Now, if you're trying to make up your mind about NAFTA -- and polls show most Americans haven't even gone as far as tentatively understanding it -- begin by forgetting that Sen. Phil Gramm, R-Texas; Rep. Newt Gingrich, R-Ga.; economist Milton Friedman, and former Under Secretary of State and Iran-Contra figure Elliott Abrams support it. Hell, they all agree the Earth's round, last time I heard. Some things they get right.
And do not suppose that because former California Gov. Jerry Brown, the Rev. Jesse Jackson, the AFL-CIO and consumer advocate Ralph Nader have joined the opposition to NAFTA that it is the side where the liberal angels congregate to confront the greedy forces of money, privilege and reaction. I give you Ross Perot, Pat Buchanan and Sen.

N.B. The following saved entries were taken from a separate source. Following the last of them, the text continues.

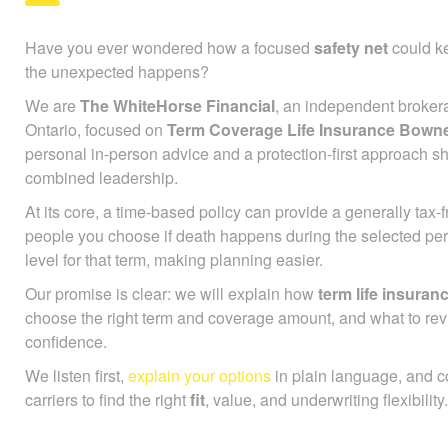
Have you ever wondered how a focused
safety net
could ke
the unexpected happens?
We are
The WhiteHorse Financial
, an independent broker
Ontario, focused on
Term Coverage Life Insurance Bown
personal in-person advice and a protection-first approach s
combined leadership.
At its core, a time-based policy can provide a generally tax
people you choose if death happens during the selected pe
level for that term, making planning easier.
Our promise is clear: we will explain how
term life insuran
choose the right term and coverage amount, and what to rev
confidence.
We listen first,
explain your options
in plain language, and 
carriers to find the right
fit
, value, and underwriting flexibility.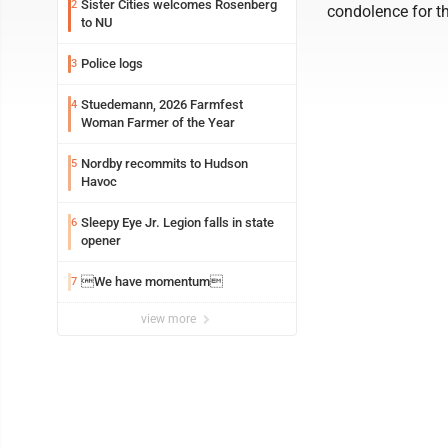
Sister Cities welcomes Rosenberg
2
condolence for th
to NU
Police logs
3
Stuedemann, 2026 Farmfest
4
Woman Farmer of the Year
Nordby recommits to Hudson
5
Havoc
Sleepy Eye Jr. Legion falls in state
6
opener
We have momentum
7
view more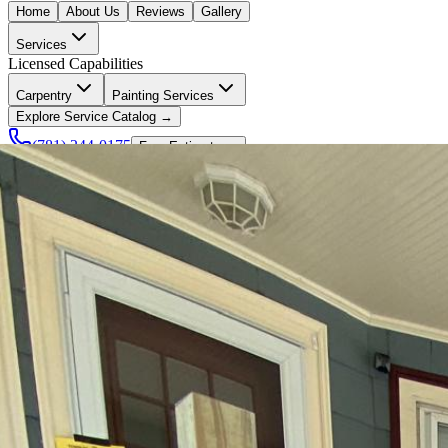
Home
About Us
Reviews
Gallery
Services
Licensed Capabilities
Carpentry
Painting Services
Explore Service Catalog →
(781) 244-0175
Free Estimate →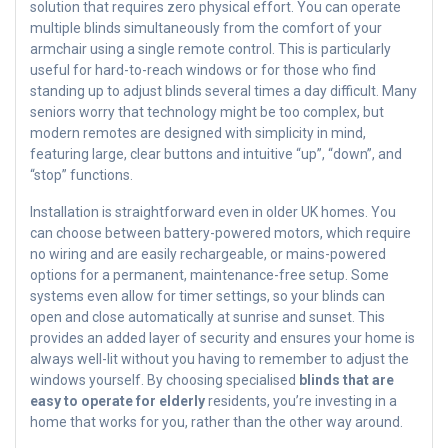
solution that requires zero physical effort. You can operate
multiple blinds simultaneously from the comfort of your
armchair using a single remote control. This is particularly
useful for hard-to-reach windows or for those who find
standing up to adjust blinds several times a day difficult. Many
seniors worry that technology might be too complex, but
modern remotes are designed with simplicity in mind,
featuring large, clear buttons and intuitive “up”, “down”, and
“stop” functions.
Installation is straightforward even in older UK homes. You
can choose between battery-powered motors, which require
no wiring and are easily rechargeable, or mains-powered
options for a permanent, maintenance-free setup. Some
systems even allow for timer settings, so your blinds can
open and close automatically at sunrise and sunset. This
provides an added layer of security and ensures your home is
always well-lit without you having to remember to adjust the
windows yourself. By choosing specialised
blinds that are
easy to operate for elderly
residents, you’re investing in a
home that works for you, rather than the other way around.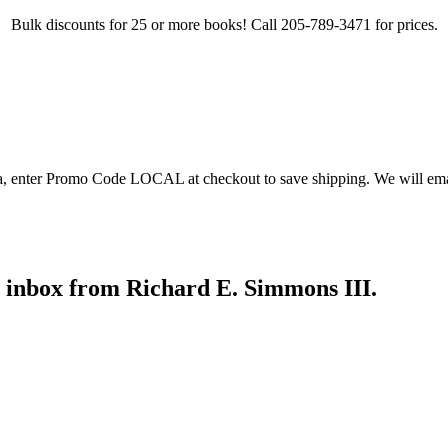
Bulk discounts for 25 or more books! Call 205-789-3471 for prices.
ea, enter Promo Code LOCAL at checkout to save shipping. We will emai
r inbox from Richard E. Simmons III.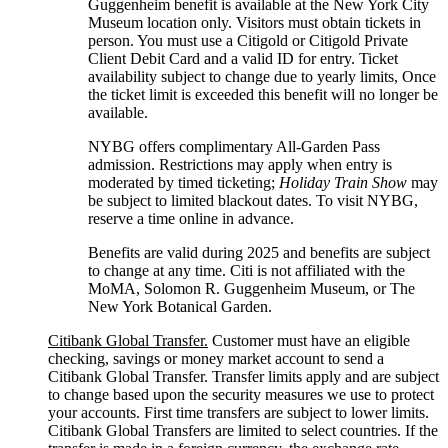
Guggenheim benefit is available at the New York City
Museum location only. Visitors must obtain tickets in
person. You must use a Citigold or Citigold Private
Client Debit Card and a valid ID for entry. Ticket
availability subject to change due to yearly limits, Once
the ticket limit is exceeded this benefit will no longer be
available.
NYBG offers complimentary All-Garden Pass
admission. Restrictions may apply when entry is
moderated by timed ticketing;
Holiday Train Show
may
be subject to limited blackout dates. To visit NYBG,
reserve a time online
in advance.
Benefits are valid during 2025 and benefits are subject
to change at any time. Citi is not affiliated with the
MoMA, Solomon R. Guggenheim Museum, or The
New York
Botanical Garden.
Citibank Global Transfer.
Customer must have an eligible
checking, savings or money market account to send a
Citibank Global Transfer. Transfer limits apply and are subject
to change based upon the security measures we use to protect
your accounts. First time transfers are subject to lower limits.
Citibank Global Transfers are limited to select countries. If the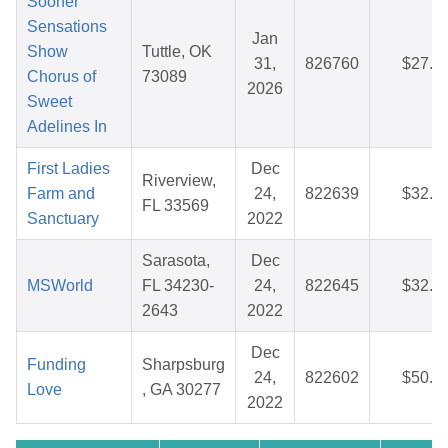
Sooner
Sensations
Jan
Show
Tuttle, OK
31,
826760
$27.7
Chorus of
73089
2026
Sweet
Adelines In
First Ladies
Dec
Riverview,
Farm and
24,
822639
$32.3
FL 33569
Sanctuary
2022
Sarasota,
Dec
MSWorld
FL 34230-
24,
822645
$32.8
2643
2022
Dec
Funding
Sharpsburg
24,
822602
$50.0
Love
, GA 30277
2022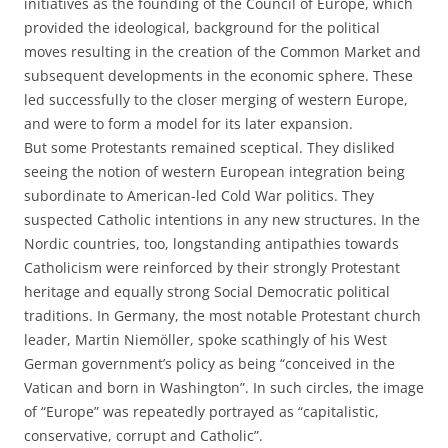
initiatives as the founding of the Council of Europe, which
provided the ideological, background for the political
moves resulting in the creation of the Common Market and
subsequent developments in the economic sphere. These
led successfully to the closer merging of western Europe,
and were to form a model for its later expansion.
But some Protestants remained sceptical. They disliked
seeing the notion of western European integration being
subordinate to American-led Cold War politics. They
suspected Catholic intentions in any new structures. In the
Nordic countries, too, longstanding antipathies towards
Catholicism were reinforced by their strongly Protestant
heritage and equally strong Social Democratic political
traditions. In Germany, the most notable Protestant church
leader, Martin Niemöller, spoke scathingly of his West
German government’s policy as being “conceived in the
Vatican and born in Washington”. In such circles, the image
of “Europe” was repeatedly portrayed as “capitalistic,
conservative, corrupt and Catholic”.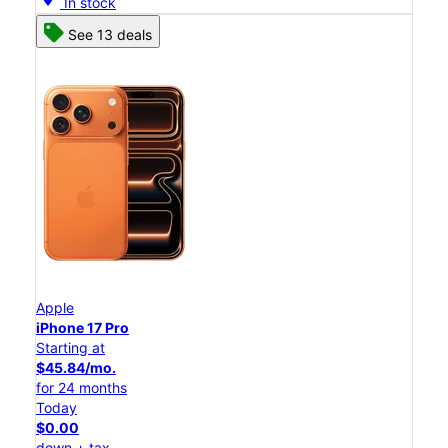
In stock
See 13 deals
Apple
iPhone 17 Pro
Starting at
$45.84/mo.
for 24 months
Today
$0.00
down + tax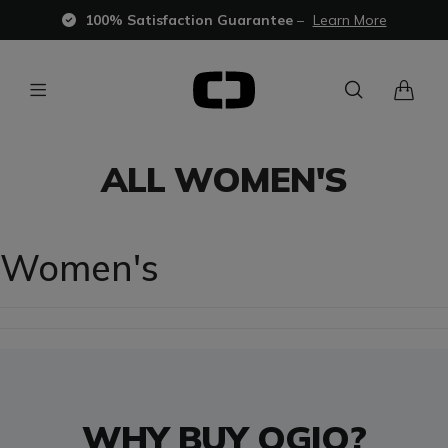
100% Satisfaction Guarantee
–
Learn More
ALL WOMEN'S
Women's
WHY BUY OGIO?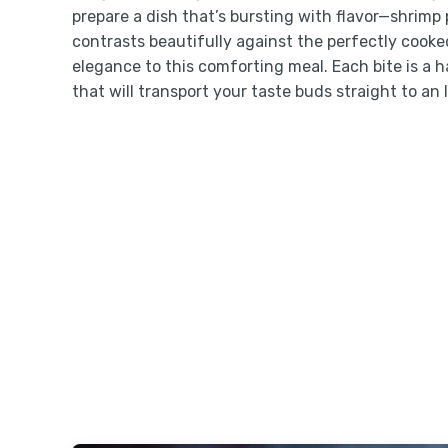
prepare a dish that’s bursting with flavor—shrim
contrasts beautifully against the perfectly cooke
elegance to this comforting meal. Each bite is a 
that will transport your taste buds straight to an I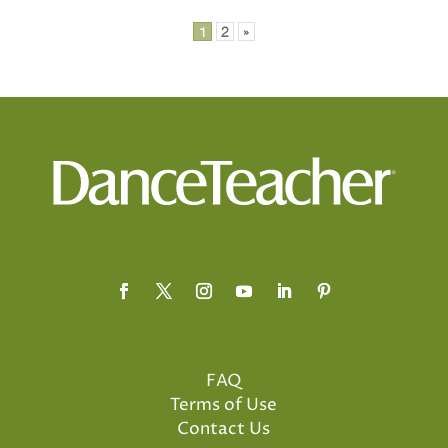
1
2
»
FAQ
Terms of Use
Contact Us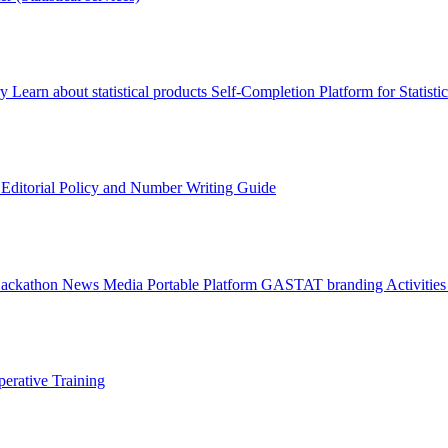
ry
Learn about statistical products
Self-Completion Platform for Statisti
s
Editorial Policy and Number Writing Guide
Hackathon
News
Media
Portable Platform
GASTAT branding
Activitie
erative Training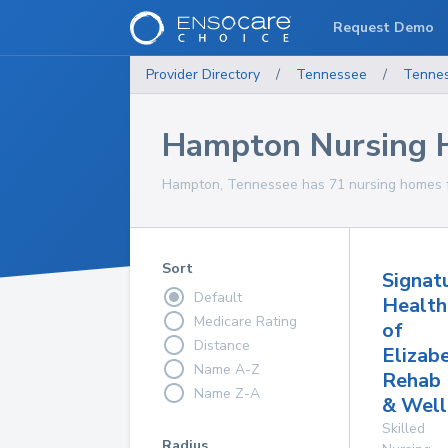
Request Demo
Provider Directory
/
Tennessee
/
Tenne
Hampton Nursing
Hampton, Tennessee has 71 nursing homes fo
Sort
Signat
Default
Health
Medicare Rating
of
Distance
Elizab
Name A-Z
Rehab
Name Z-A
& Well
Skilled
Radius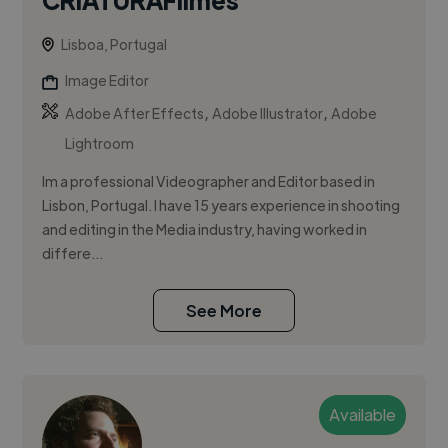
Lisboa, Portugal
Image Editor
,
,
Adobe After Effects
Adobe Illustrator
Adobe
Lightroom
Im a professional Videographer and Editor based in
Lisbon, Portugal. I have 15 years experience in shooting
and editing in the Media industry, having worked in
differe...
See More
Available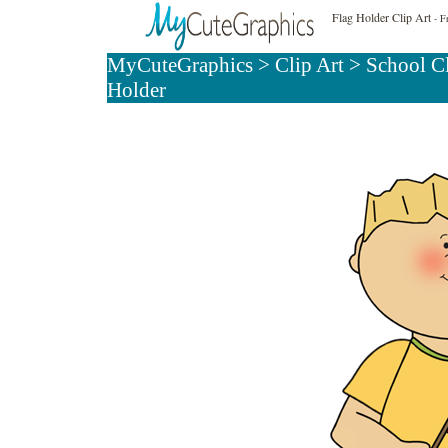
Flag Holder Clip Art
- Fr
MyCuteGraphics
>
Clip Art
>
School C
Holder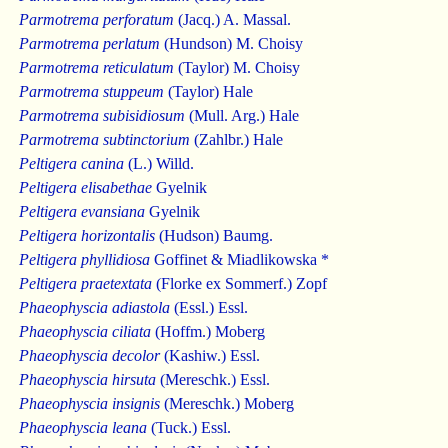
Parmotrema perforatum
(Jacq.) A. Massal.
Parmotrema perlatum
(Hundson) M. Choisy
Parmotrema reticulatum
(Taylor) M. Choisy
Parmotrema stuppeum
(Taylor) Hale
Parmotrema subisidiosum
(Mull. Arg.) Hale
Parmotrema subtinctorium
(Zahlbr.) Hale
Peltigera canina
(L.) Willd.
Peltigera elisabethae
Gyelnik
Peltigera evansiana
Gyelnik
Peltigera horizontalis
(Hudson) Baumg.
Peltigera phyllidiosa
Goffinet & Miadlikowska *
Peltigera praetextata
(Florke ex Sommerf.) Zopf
Phaeophyscia adiastola
(Essl.) Essl.
Phaeophyscia ciliata
(Hoffm.) Moberg
Phaeophyscia decolor
(Kashiw.) Essl.
Phaeophyscia hirsuta
(Mereschk.) Essl.
Phaeophyscia insignis
(Mereschk.) Moberg
Phaeophyscia leana
(Tuck.) Essl.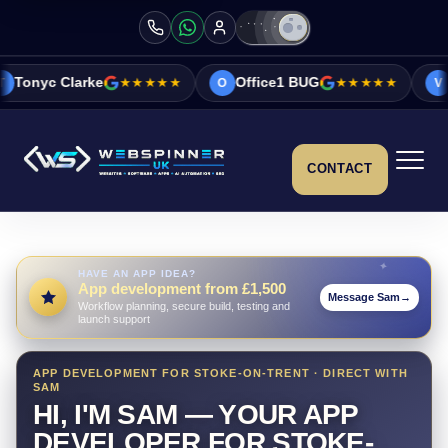
ke
★★★★★
Office1 BUG
★★★★★
Vicky&Sonia 
O
V
CONTACT
HAVE AN APP IDEA?
App development from £1,500
Message Sam
→
Workflow planning, secure build, testing and
launch support
APP DEVELOPMENT FOR STOKE-ON-TRENT · DIRECT WITH
SAM
HI, I'M SAM — YOUR APP
DEVELOPER FOR STOKE-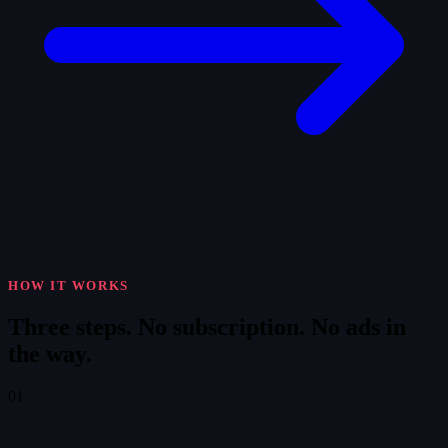
HOW IT WORKS
Three steps.
No subscription. No ads in
the way.
01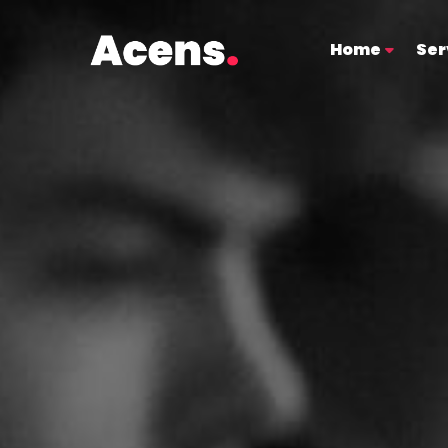
Home
Ser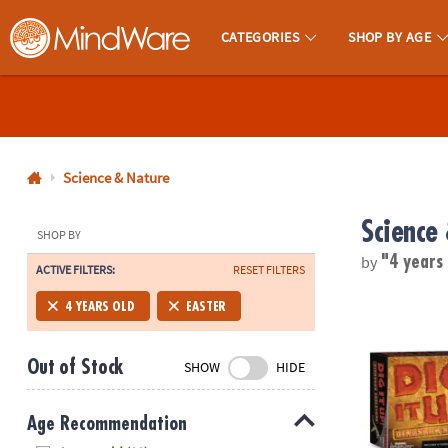
CATEGORIES
SHOP BY AGE
MindWare - Brainy Toys for Kids of All Ages.
CALL
US
1-
800-
Science & Nature
875-
Science
8480
SHOP BY
by
"4 years
ACTIVE FILTERS:
RESET FILTERS
Monday-
Friday
Dig It Up! Di
4 YEARS OLD
EASTER
7AM-
9PM
Out of Stock
SHOW
HIDE
CT
Saturday-
Sunday
Age Recommendation
8AM-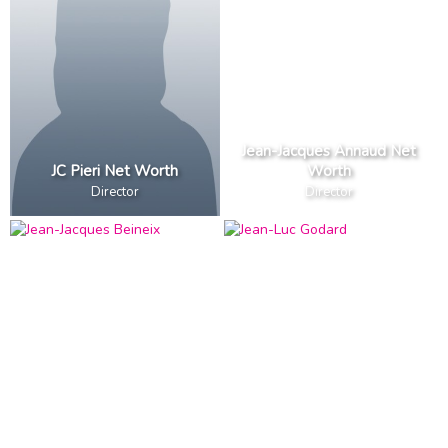
Jean-Jacques Annaud Net
JC Pieri Net Worth
Worth
Director
Director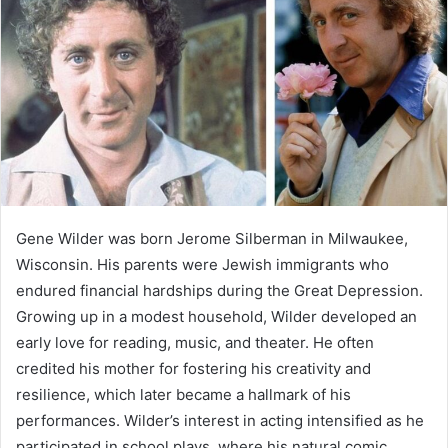
Gene Wilder was born Jerome Silberman in Milwaukee,
Wisconsin. His parents were Jewish immigrants who
endured financial hardships during the Great Depression.
Growing up in a modest household, Wilder developed an
early love for reading, music, and theater. He often
credited his mother for fostering his creativity and
resilience, which later became a hallmark of his
performances. Wilder’s interest in acting intensified as he
participated in school plays, where his natural comic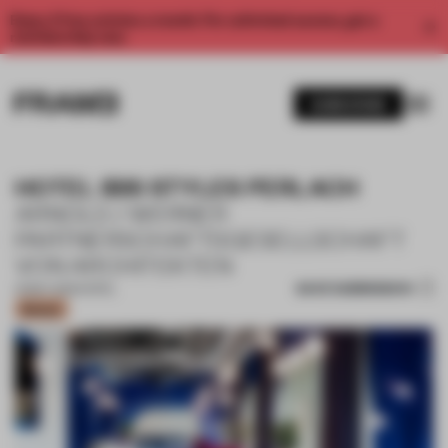
Enjoy 2 free articles a month. For unlimited access, get a
membership now.
SUBSCRIBE
HOTEL IBIS STYLES PERLACH
ARNOLD / WERNER
PARTNERSCHAFTSGESELLSCHAFT
VON ARCHITEKTEN
SAVE SUBMISSION
01 MAY 2023
•
HOTEL
Bronze
1 / 14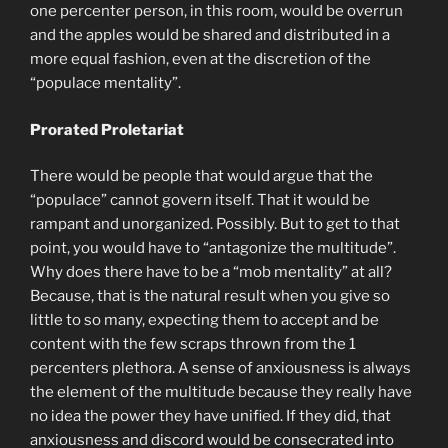
one percenter person, in this room, would be overrun
and the apples would be shared and distributed in a
more equal fashion, even at the discretion of the
“populace mentality”.
Prorated Proletariat
There would be people that would argue that the
“populace” cannot govern itself. That it would be
rampant and unorganized. Possibly. But to get to that
point, you would have to “antagonize the multitude”.
Why does there have to be a “mob mentality” at all?
Because, that is the natural result when you give so
little to so many, expecting them to accept and be
content with the few scraps thrown from the 1
percenters plethora. A sense of anxiousness is always
the element of the multitude because they really have
no idea the power they have unified. If they did, that
anxiousness and discord would be consecrated into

Jesse Helms, R-N.C., who are among NAFTA's stoutest bashers.
Bashing the free-trade agreement has become the all-purpose, one-size-fits-all posture that any politician can assume to prove anything. For the far right, it affirms their America First manhood while demonstrating they aren't pliant tools of the big companies dying to join the giant sucking sound toward cheap Mexican wages. For liberals, it shows the yahoo set that proletarian sympathies do not mean you're soft on foreigners. For hard-to-pin-down centrists like House Majority Leader Rep. Richard Gephardt, D-Mo., it proves they too have convictions, even backbones, while ingratiating themselves with both the left and the right. For people in love with the sound of their own voice, like Ross Perot, it's a chance to chant "giant sucking sound" on the weird theory that repetition is the mother of wisdom.
To make some sense out of this piebald choir and its atonal
anti-NAFTA screech, you might consult the nation's economists. The trouble is, of course, nobody trusts them anymore because they can't even agree on whether Reaganomics was revealed wisdom or revealed drivel.
They do, however, display a remarkable degree of agreement on NAFTA. Twelve American winners of the Nobel Prize in economics -- which is all but one of those still breathing -- have signed a letter which says that the giant sound you may hear is Americans being suckered by their fears. Both the liberals and conservatives in this group, who usually spend their time savaging each others' theories, concluded to a man that NAFTA will be a "net positive for the United States both in terms of employment creation and overall economic growth."
This does not mean being against NAFTA makes you a bad person, only that you are easily scared. And all politicians who oppose it are not necessarily people of vile motive. The problem is that if you're a member of Congress who wants to be re-elected, being for NAFTA will get you on the New York City subway. That and $1.25.
Robert Reno is a columnist for Newsday.